:: PASSAGE SHOWN ::
A new review finds no evidence to support the use of risperidone to treat attention- deficit/hyperactivity disorder (ADHD) in people with intellectual disabilities.
Risperidone, or Risperdal, is a second-generation antipsychotic drug. Long-term use of these drugs is associated with serious side effects, including weight gain and increased risk for type 2 diabetes. Use of this drug for challenged ADHD youth is a common pattern.
“People who have intellectual disability are more likely to receive treatment with second-generation antipsychotics for ADHD,” said lead review author Dr. Alex Thomson.
“Doctors should be aware that there is no research to demonstrate the effectiveness of risperidone for ADHD in people with intellectual disability, and should carefully monitor each case and consider alternative treatments before trying risperidone.”
Laurel Leslie, M.D., an associate professor at Tufts University School of Medicine whose research centers on pediatric mental health, concurred:
“This study demonstrates that we have a gap between what we’re doing clinically and what we have any research evidence for. It’s an important study, as it highlights the need for careful consideration of how we treat children’s mental health issues.”

:: REQUIRED ACTION ::
Pick up the article above on the review of risperidone for ADHD in people with intellectual disabilities and continue it after its last sentence.

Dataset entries
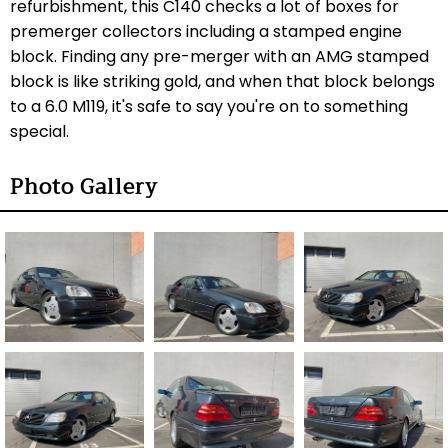
refurbishment, this C140 checks a lot of boxes for
premerger collectors including a stamped engine
block. Finding any pre-merger with an AMG stamped
block is like striking gold, and when that block belongs
to a 6.0 M119, it's safe to say you're on to something
special.
Photo Gallery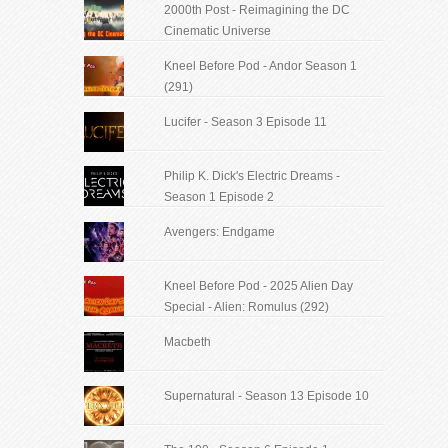
2000th Post - Reimagining the DC
Cinematic Universe
Kneel Before Pod - Andor Season 1
(291)
Lucifer - Season 3 Episode 11
Philip K. Dick's Electric Dreams -
Season 1 Episode 2
Avengers: Endgame
Kneel Before Pod - 2025 Alien Day
Special - Alien: Romulus (292)
Macbeth
Supernatural - Season 13 Episode 10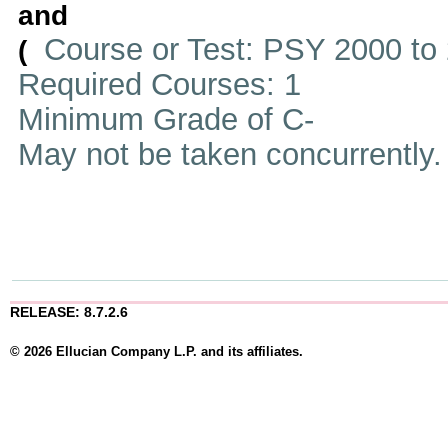
and
Course or Test: PSY 2000 to
(
Required Courses: 1
Minimum Grade of C-
May not be taken concurrently
RELEASE: 8.7.2.6
© 2026 Ellucian Company L.P. and its affiliates.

:: OUTPUT ::
Thomson’s research group did not find one study that met their criteria for inclusion among more than 2,000 studies that they initially identified. The group analyzed 15 studies in depth, but ultimately rejected them all.
“Patients with intellectual disability and their families should be aware that without firm scientific evidence for risperidone’s effectiveness as a treatment for ADHD in this group, doctors can only prescribe on a case-by-case basis and such treatment should be regularly reviewed,” said Thomson, an academic clinical fellow with the Institute of Psychiatry at Kings College in London.
ADHD, one of childhood’s commonest psychiatric ills, fosters inattention, excess activity and impulsivity. An IQ below 70 with significant impairments in functioning is the criterion for intellectual or mental disability (formerly called mental retardation).
Researchers estimate that at least 15 percent of people with severe intellectual disability also have ADHD.
Thomson and his colleagues searched all of the leading medical databases for randomized controlled trials, published and unpublished in any language, in which children or adults who had both an intellectual disability and ADHD underwent treatment with risperidone.
They also contacted pharmaceutical companies and experts in the field for relevant studies, published and unpublished.
The researchers cite three previous studies, which indicated that among people with an intellectual disability, symptoms of ADHD are more common, serious and enduring than they are among people of normal intellect. Another earlier study suggested that ADHD symptoms are less responsive to medications in these patients, who might be more prone to side effects.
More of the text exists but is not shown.